# [Data extract]

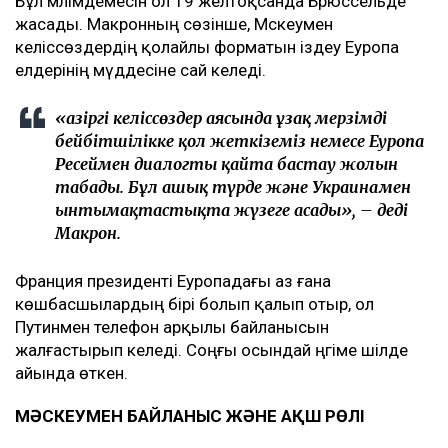
Бұл мәлімдемесін ол 19 желтоқсанда Брюссельде
жасады. Макронның сөзінше, Мәскеумен
келіссөздердің қолайлы форматын іздеу Еуропа
елдерінің мүддесіне сай келеді.
«Қазіргі келіссөздер аясында ұзақ мерзімді
бейбітшілікке қол жеткіземіз немесе Еуропа
Ресеймен диалогты қайта бастау жолын
табады. Бұл ашық түрде және Украинамен
ынтымақтастықта жүзеге асады», – деді
Макрон.
Франция президенті Еуропадағы аз ғана
көшбасшылардың бірі болып қалып отыр, ол
Путинмен телефон арқылы байланысын
жалғастырып келеді. Соңғы осындай әңгіме шілде
айында өткен.
МӘСКЕУМЕН БАЙЛАНЫС ЖӘНЕ АҚШ РӨЛІ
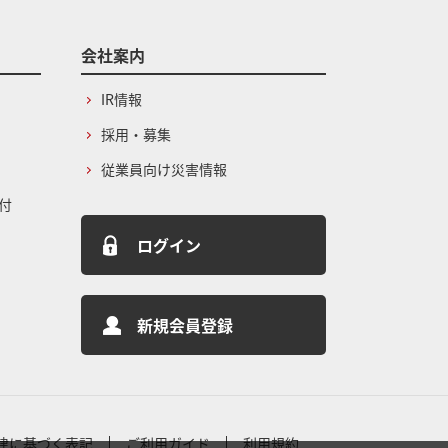
会社案内
IR情報
採用・募集
従業員向け災害情報
付
ログイン
新規会員登録
律に基づく表記
ご利用ガイド
利用規約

# [Your goal]
Would you please give the number of lines in the data above that contain the string "келеді"? Reply with that number only.

# [Output for this task]
2